Inoltre, il nuovo presidente del regime avrà ampie giustificazioni per esercitare questo potere, dal momento che l’Iran è stato scosso da nuovi disordini nel periodo prima del suo insediamento ed è all’apice di un’altra rivolta molto simile a quella che ha avuto luogo meno di due anni fa. Alcuni di questi disordini hanno avuto luogo il giorno stesso dopo “l’elezione” di Raisi e hanno messo in chiaro la condanna pubblica della sua candidatura che ha anche trovato sfogo in un boicottaggio di massa delle urne. Meno del dieci per cento della popolazione iraniana ha partecipato alla votazione strettamente controllata. Rifiutando di votare, molti di loro hanno implicitamente approvato il messaggio delle “Unità di resistenza” del PMOI che hanno promosso il boicottaggio come un mezzo per “votare per il cambio di regime”.

l sostegno al cambio di regime era già stato reso esplicito nella rivolta del novembre 2019 e in una precedente rivolta del gennaio 2018. In entrambi i casi, i partecipanti di tutti i ceti sociali hanno cantato “morte al dittatore” e hanno chiesto un’alternativa al “gioco” politico che le fazioni politiche principali dell’Iran hanno giocato per gran parte degli ultimi 40 anni. In alcune delle più recenti proteste, scatenate dalla carenza d’acqua nella provincia di Khuzestan, la gente ha ribadito ed elaborato questo sentimento, spesso affermando chiaramente: “Non vogliamo la Repubblica Islamica”.

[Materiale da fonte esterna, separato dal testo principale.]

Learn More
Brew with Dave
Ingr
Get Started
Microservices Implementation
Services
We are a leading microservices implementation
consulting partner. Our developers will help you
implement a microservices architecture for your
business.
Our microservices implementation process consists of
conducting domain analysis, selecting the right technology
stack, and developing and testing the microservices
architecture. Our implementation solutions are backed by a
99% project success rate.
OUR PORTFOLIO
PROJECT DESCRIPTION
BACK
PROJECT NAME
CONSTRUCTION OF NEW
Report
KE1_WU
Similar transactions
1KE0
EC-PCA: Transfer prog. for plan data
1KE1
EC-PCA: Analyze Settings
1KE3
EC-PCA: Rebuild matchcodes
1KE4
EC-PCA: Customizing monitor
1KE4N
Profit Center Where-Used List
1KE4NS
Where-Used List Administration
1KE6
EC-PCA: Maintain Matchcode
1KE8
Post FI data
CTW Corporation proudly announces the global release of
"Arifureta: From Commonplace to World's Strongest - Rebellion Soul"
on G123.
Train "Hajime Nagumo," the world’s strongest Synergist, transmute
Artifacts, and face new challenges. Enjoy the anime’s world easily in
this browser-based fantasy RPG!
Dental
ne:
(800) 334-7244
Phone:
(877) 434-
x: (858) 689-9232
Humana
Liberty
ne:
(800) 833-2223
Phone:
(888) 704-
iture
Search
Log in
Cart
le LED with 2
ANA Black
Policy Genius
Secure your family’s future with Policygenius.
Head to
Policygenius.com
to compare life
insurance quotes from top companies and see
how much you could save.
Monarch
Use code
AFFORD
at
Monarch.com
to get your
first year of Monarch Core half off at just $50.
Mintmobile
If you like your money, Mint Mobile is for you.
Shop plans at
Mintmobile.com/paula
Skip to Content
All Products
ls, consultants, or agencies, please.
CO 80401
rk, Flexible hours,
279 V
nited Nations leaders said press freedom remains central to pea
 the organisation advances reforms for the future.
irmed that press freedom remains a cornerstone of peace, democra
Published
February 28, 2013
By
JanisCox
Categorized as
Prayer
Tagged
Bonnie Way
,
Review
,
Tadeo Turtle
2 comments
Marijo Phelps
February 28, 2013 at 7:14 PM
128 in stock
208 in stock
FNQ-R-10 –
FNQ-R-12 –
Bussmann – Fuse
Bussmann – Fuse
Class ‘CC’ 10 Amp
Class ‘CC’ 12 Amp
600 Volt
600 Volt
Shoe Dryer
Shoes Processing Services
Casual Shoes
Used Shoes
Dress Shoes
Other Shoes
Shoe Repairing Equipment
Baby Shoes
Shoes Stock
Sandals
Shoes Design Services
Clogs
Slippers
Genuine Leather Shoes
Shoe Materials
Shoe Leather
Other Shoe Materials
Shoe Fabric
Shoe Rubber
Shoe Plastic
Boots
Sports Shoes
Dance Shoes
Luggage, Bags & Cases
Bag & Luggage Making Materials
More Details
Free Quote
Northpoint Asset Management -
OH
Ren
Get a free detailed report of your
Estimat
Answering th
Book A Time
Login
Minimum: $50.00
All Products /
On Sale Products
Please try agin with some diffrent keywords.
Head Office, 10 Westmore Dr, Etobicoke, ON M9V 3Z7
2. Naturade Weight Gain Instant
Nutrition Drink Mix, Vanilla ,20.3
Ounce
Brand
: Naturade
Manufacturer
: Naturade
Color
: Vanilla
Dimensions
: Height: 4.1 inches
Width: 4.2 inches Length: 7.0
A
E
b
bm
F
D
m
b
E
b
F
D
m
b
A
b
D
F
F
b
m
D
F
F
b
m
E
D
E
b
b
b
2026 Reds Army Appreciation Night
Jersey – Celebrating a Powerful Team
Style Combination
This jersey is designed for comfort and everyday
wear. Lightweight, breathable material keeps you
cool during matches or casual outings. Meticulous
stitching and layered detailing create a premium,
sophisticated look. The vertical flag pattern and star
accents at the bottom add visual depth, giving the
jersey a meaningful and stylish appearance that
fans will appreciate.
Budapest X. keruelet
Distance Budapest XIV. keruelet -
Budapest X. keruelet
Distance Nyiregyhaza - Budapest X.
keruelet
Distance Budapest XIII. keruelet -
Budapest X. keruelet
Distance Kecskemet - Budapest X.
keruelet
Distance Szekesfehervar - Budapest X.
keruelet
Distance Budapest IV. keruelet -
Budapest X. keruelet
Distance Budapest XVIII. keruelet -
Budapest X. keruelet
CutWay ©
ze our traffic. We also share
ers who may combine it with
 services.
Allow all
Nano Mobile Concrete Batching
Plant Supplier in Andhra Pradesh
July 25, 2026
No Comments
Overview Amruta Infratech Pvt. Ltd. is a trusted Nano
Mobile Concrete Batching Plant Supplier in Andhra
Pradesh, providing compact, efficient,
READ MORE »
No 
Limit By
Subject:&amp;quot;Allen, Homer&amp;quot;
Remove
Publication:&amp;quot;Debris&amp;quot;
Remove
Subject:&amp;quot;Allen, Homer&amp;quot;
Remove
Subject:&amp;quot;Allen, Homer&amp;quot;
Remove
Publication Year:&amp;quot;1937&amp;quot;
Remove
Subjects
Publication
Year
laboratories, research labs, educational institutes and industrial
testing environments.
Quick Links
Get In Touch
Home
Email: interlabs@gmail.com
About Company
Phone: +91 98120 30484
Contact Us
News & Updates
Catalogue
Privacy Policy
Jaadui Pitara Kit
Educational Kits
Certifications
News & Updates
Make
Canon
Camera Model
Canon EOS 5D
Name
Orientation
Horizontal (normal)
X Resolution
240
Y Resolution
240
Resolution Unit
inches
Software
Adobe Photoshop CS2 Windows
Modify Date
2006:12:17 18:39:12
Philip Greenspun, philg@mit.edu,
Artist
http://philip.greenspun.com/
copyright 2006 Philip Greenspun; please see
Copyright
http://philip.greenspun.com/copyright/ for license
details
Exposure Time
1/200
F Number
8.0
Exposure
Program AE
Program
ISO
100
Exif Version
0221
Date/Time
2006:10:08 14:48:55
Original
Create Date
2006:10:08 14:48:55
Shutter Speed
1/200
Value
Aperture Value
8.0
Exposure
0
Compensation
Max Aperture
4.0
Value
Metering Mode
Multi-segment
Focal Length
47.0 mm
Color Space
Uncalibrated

La presidente eletta dell’opposizione iraniana, Maryam Rajavi, ha recentemente sottolineato che l’era Raisi sarà caratterizzata da un aumento senza precedenti di “ostilità e inimicizia tra il regime iraniano e la società”. Gli inizi di questa tendenza si vedono oggi nel Khuzestan e in più di una dozzina di altre province, ma la comunità internazionale deve riconoscere che viene accompagnato da una tendenza di repressione violenta da parte dei funzionari iraniani. Almeno una dozzina di partecipanti alle proteste in corso sono già stati uccisi, e gli arresti di massa che li accompagnano sollevano fondate preoccupazioni che l’intero regime aiuterà presto Raisi ad aggravare il retaggio  della sua condotta nel 2019 e forse anche nel 1988.

Gli ultimi anni hanno dimostrato in modo molto chiaro che il popolo iraniano si opporrà a tale repressione e molto probabilmente la userà per alimentare ancora più disordini e rivolte.

Ma questa non è una giustificazione che permette le potenze occidentali a stare a guardare mentre Teheran uccide le persone che gridano per la libertà e premia le persone che hanno perpetrato crimini violenti contro l’umanità per conto del regime. La comunità internazionale deve indagare formalmente su quei crimini e valutare la possibilità di perseguire i loro autori, se non altro per mettere in chiaro che una condotta simile non sarà trascurata in questa era che è appena iniziata.